With these kinds of "consumer protections," who needs enemies?

The language is deceptive and insidious and never points out that these practices go on all the time -- in life insurance and other types of insurance. What Families USA really opposes is standard underwriting. The organization wants the individual market to work like the group market. And if and when it succeeds in achieving that goal -- and it is having a fair amount of success in the states, as legislators propose legislation creating "groups of one" -- it will then try to get the group market to work like Medicare.

Other types of individual insurance operate the same as health insurance. Life insurance, for example, can deny people who apply with a significant, or terminal, medical condition. If life insurers accept an applicant, they can charge more for older people or those with medical conditions that might affect their life expectancy. And life insurers can revoke a policy within the two-year "contestability period" just as health insurers can.

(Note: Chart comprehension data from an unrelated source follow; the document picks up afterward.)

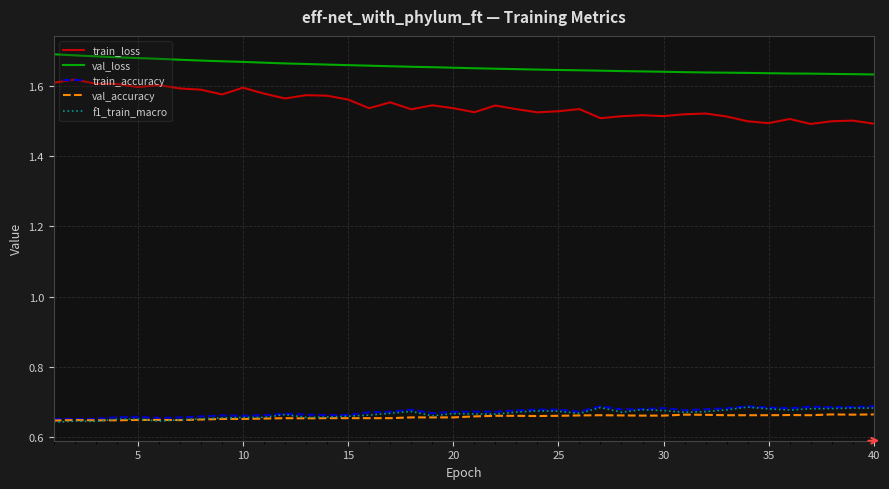

How many val_accuracy values are between 0 and 1?

40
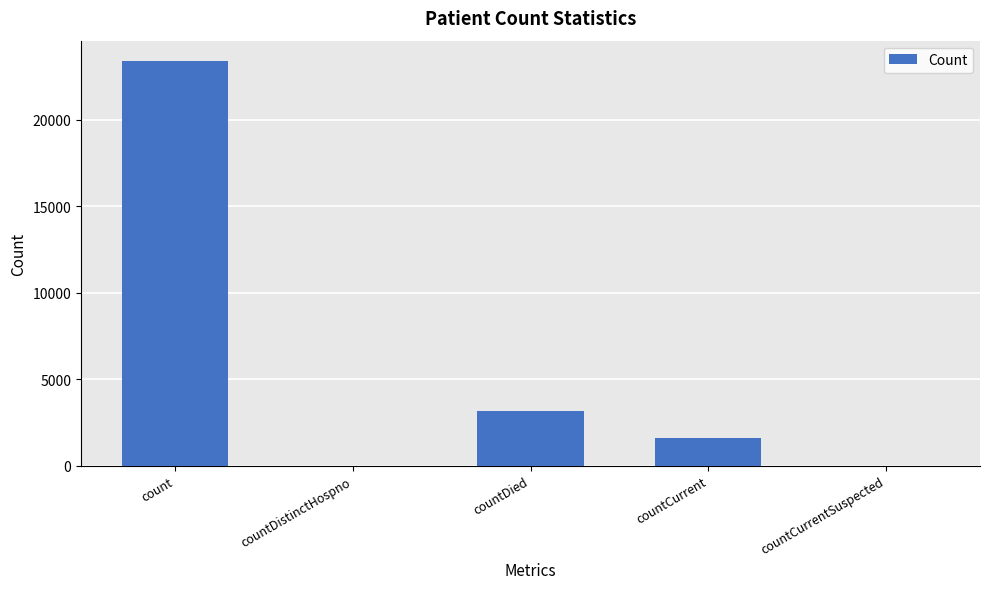

Which label corresponds to the largest value in the chart?

count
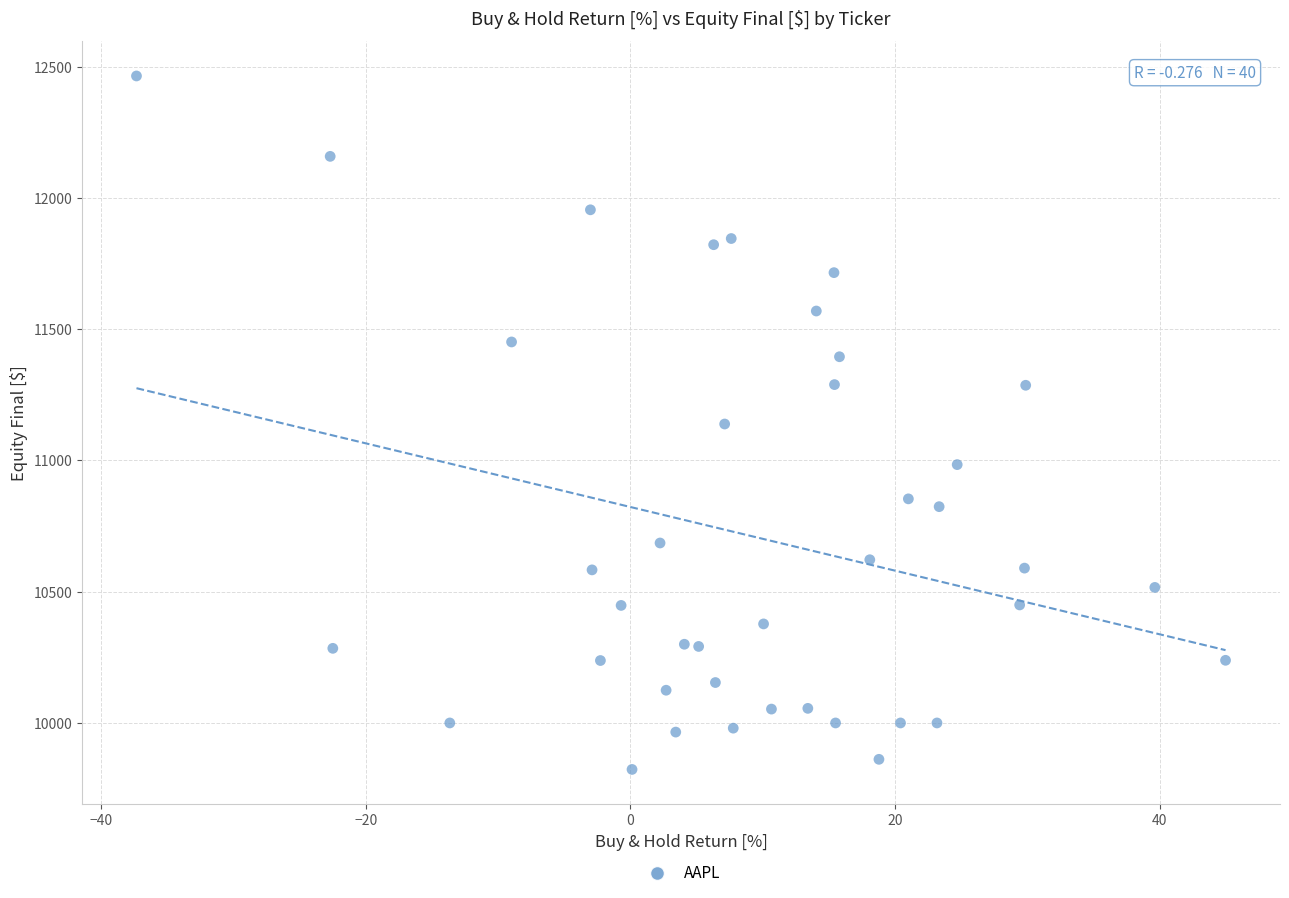

What is the range of X values (max minus min)?

82.3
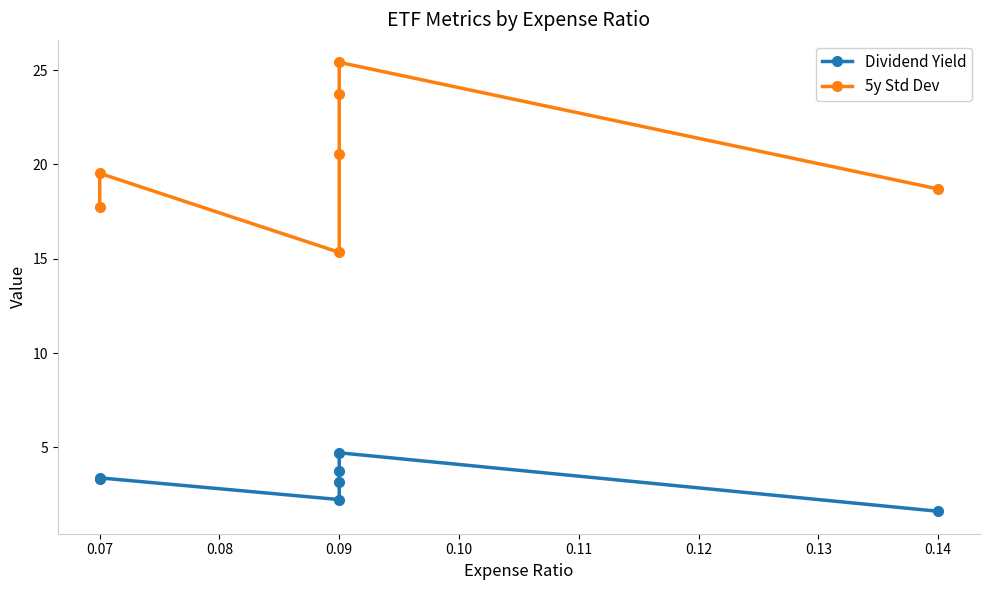

Reading left to right, what are all the values shown in this chart?

Dividend Yield: 3.3	3.4	2.2	3.2	3.8	4.7	1.6
5y Std Dev: 17.7	19.5	15.3	20.5	23.7	25.4	18.7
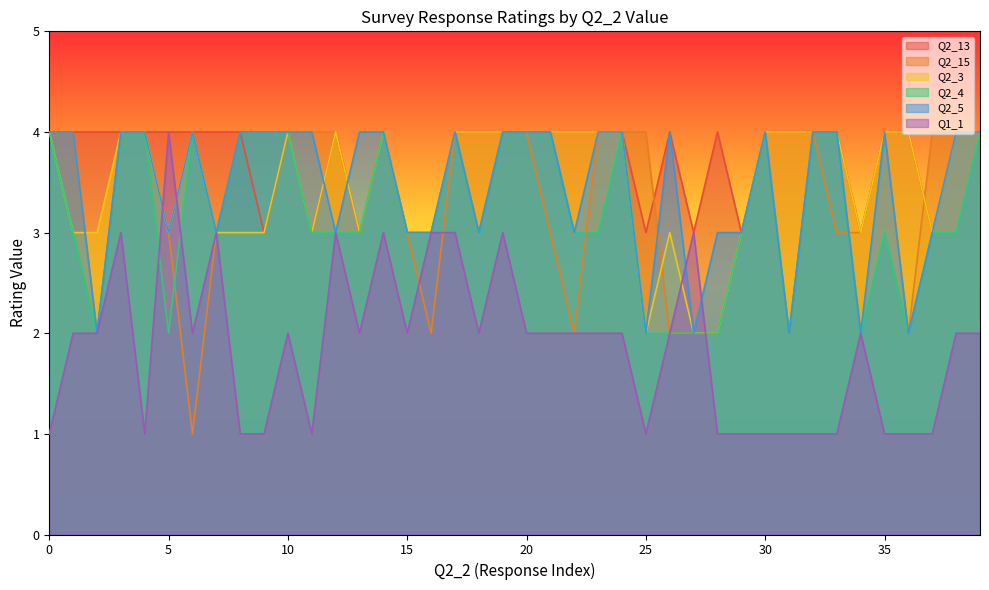

Which series has the largest range (max minus min)?

Q2_15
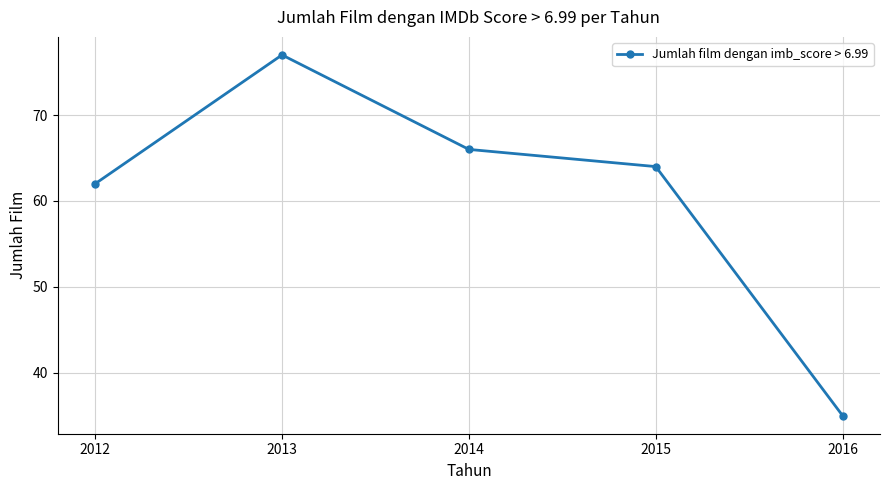

What is the average value?

61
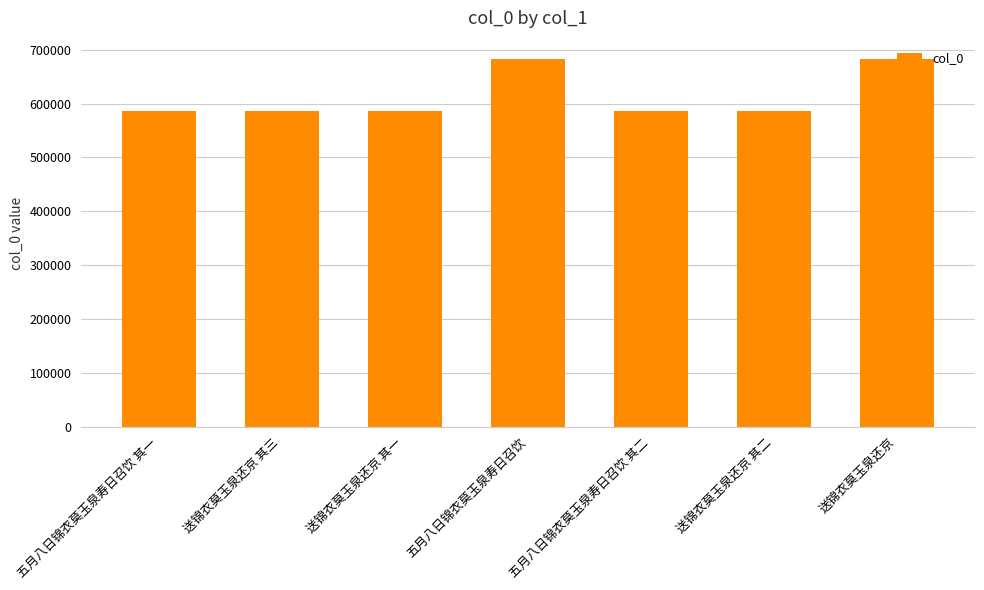

What is the difference between the values at 送锦衣莫玉泉还京 其一 and 五月八日锦衣莫玉泉寿日召饮 其二?

134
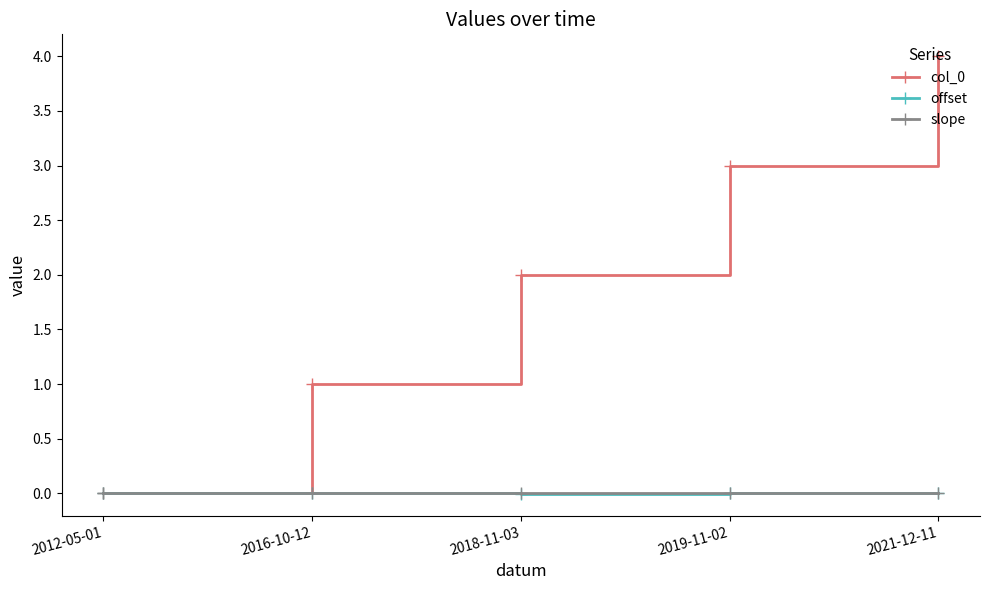

What is the difference between the highest and lowest values at 2021-12-11?

4.0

Since groups like Families USA aren't screaming about unfair life insurance practices, the organization must not be opposed to those actions in principle -- just where health insurance is concerned.

The fact is they don't want a market in health care, and they don't want consumer choice. They see health care as a public good that should be provided and paid for by the government (i.e., taxpayers). All of their criticisms are simply window dressing to help them achieve their goal of universal coverage in a government-controlled system.

In doing so, they will turn this "public good" into a public bad.